Records taken from a collection
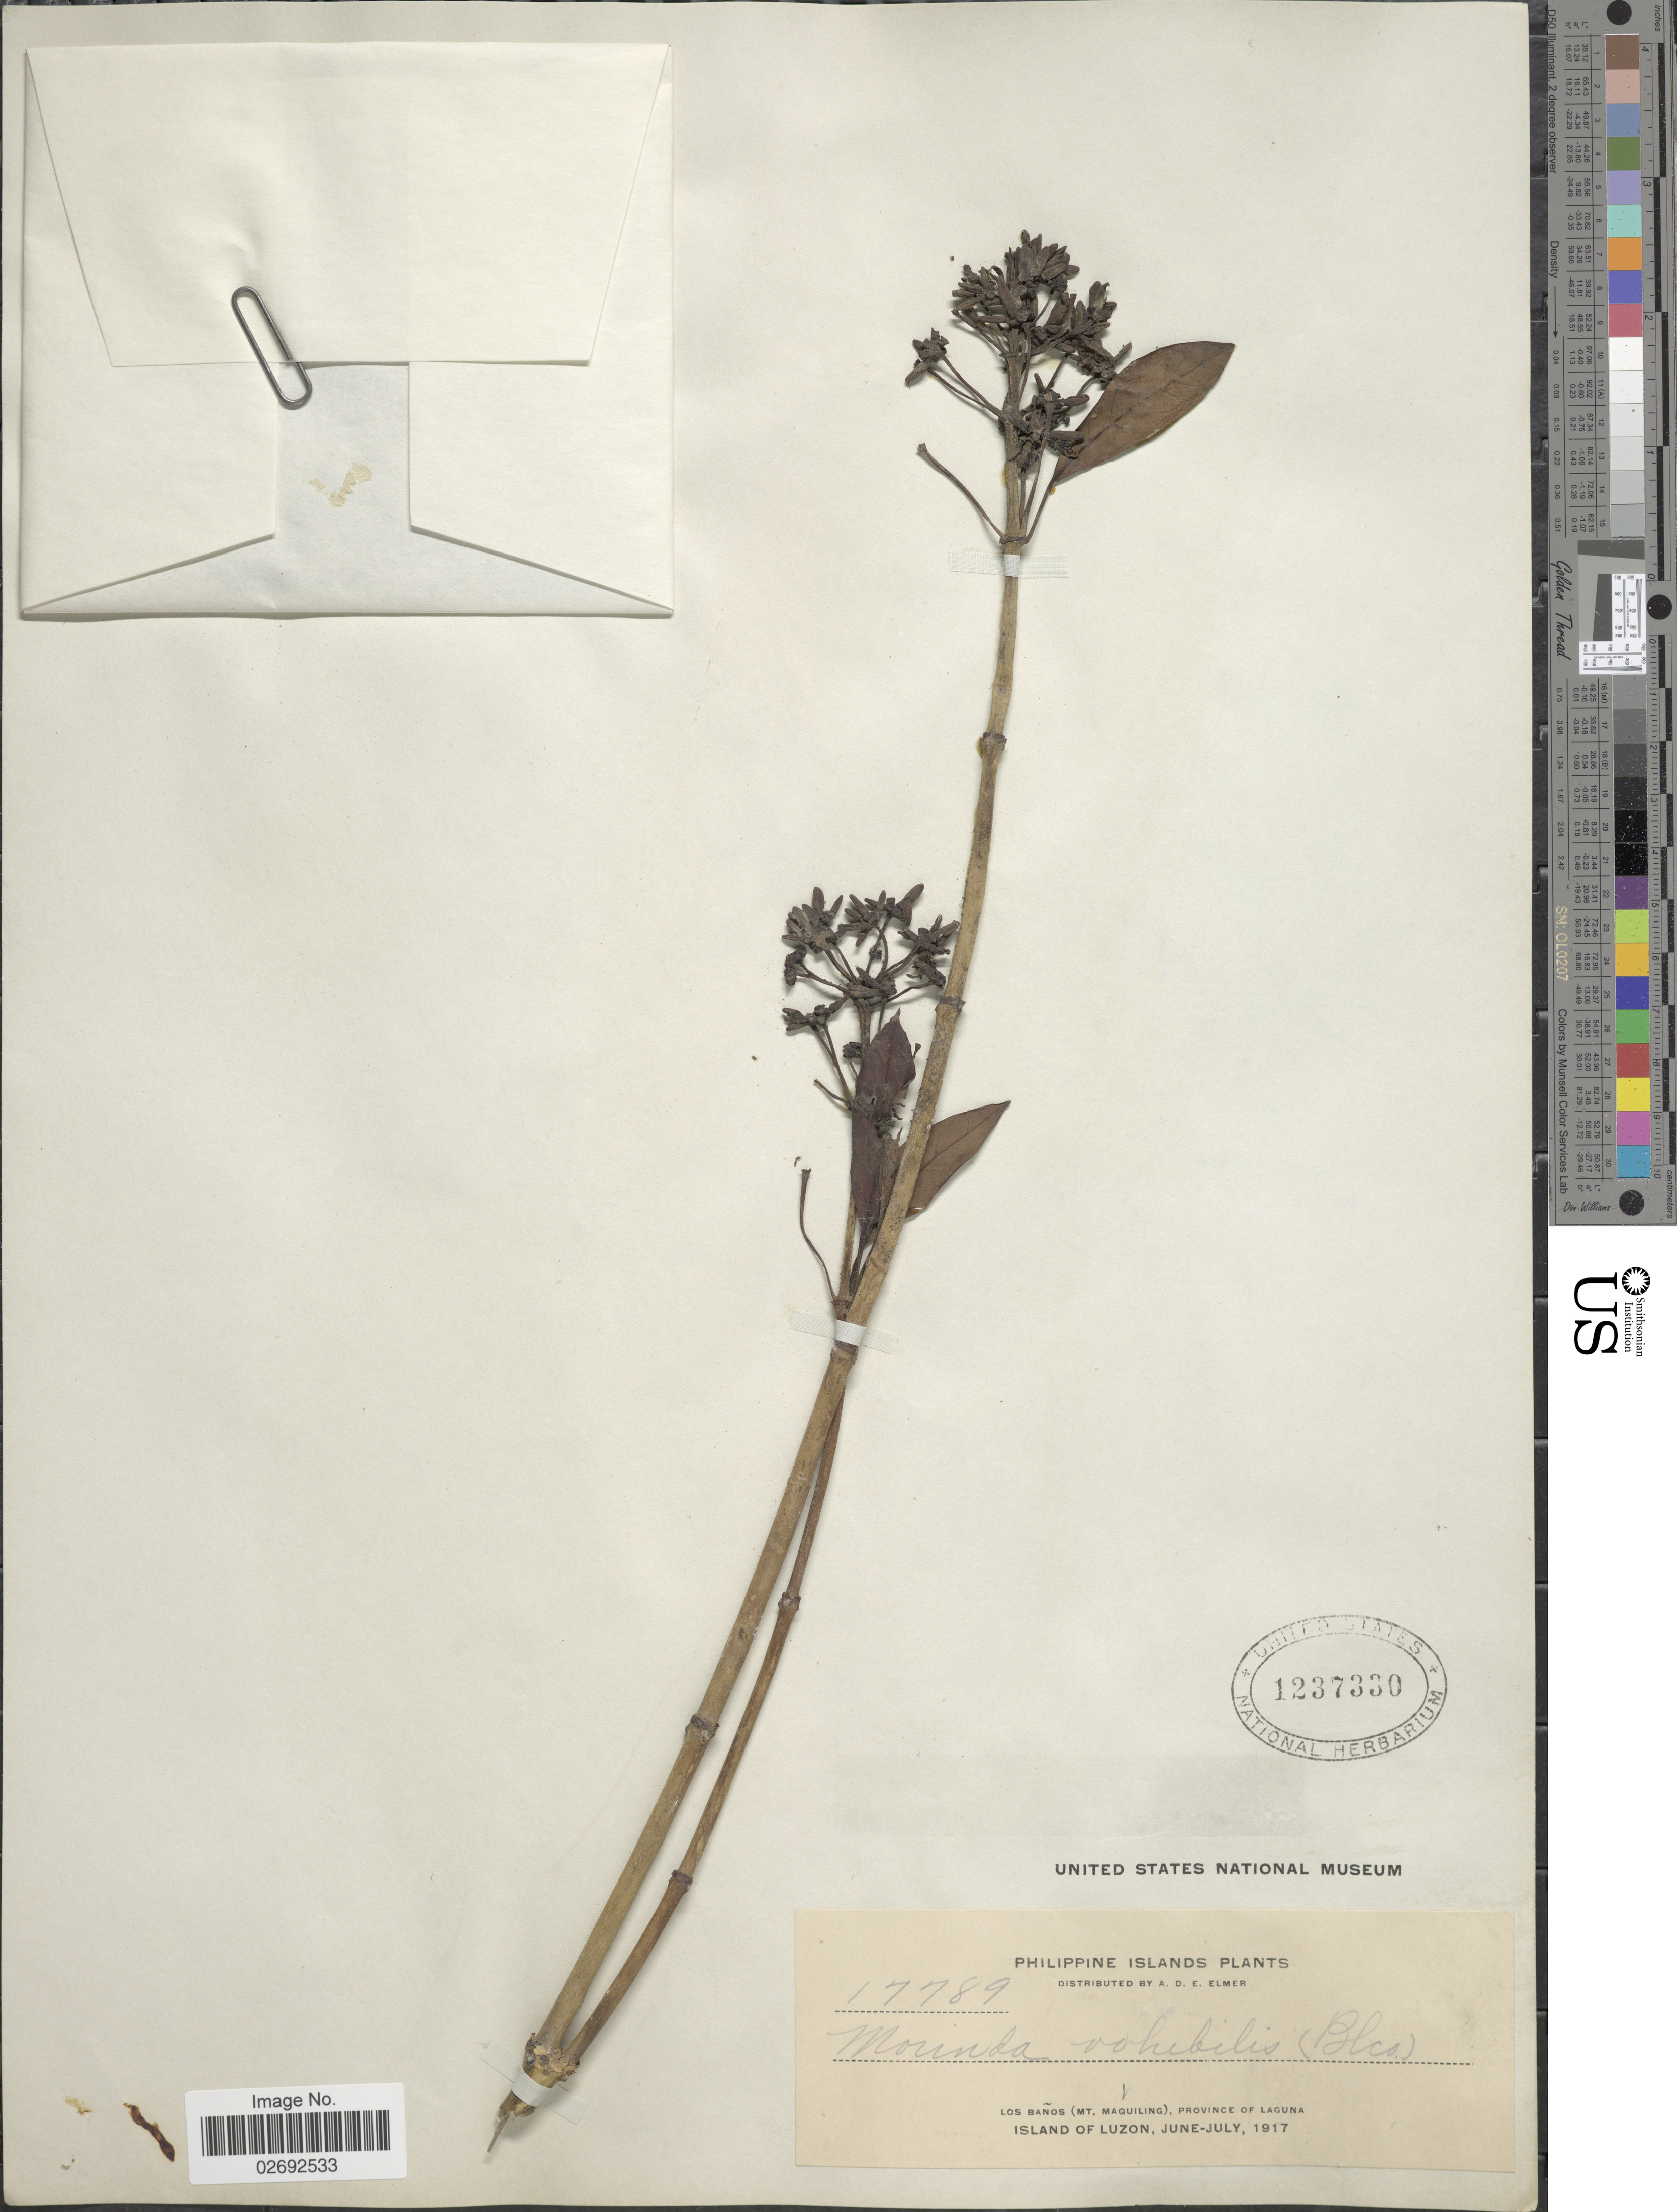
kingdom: Plantae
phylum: Tracheophyta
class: Magnoliopsida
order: Gentianales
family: Rubiaceae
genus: Morinda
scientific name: Morinda volubilis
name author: Merr.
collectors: A. D. E. Elmer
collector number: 17789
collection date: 1917-06/1917-07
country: Philippines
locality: Los Banos (Mt. Maquiling), Province of Laguna, Island of Luzon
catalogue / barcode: US 1237330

Task prompt
Please reproduce every line of the material above word for word, leaving out the pictures.

Correct output
kingdom: Plantae
phylum: Tracheophyta
class: Magnoliopsida
order: Gentianales
family: Rubiaceae
genus: Morinda
scientific name: Morinda volubilis
name author: Merr.
collectors: A. D. E. Elmer
collector number: 17789
collection date: 1917-06/1917-07
country: Philippines
locality: Los Banos (Mt. Maquiling), Province of Laguna, Island of Luzon
catalogue / barcode: US 1237330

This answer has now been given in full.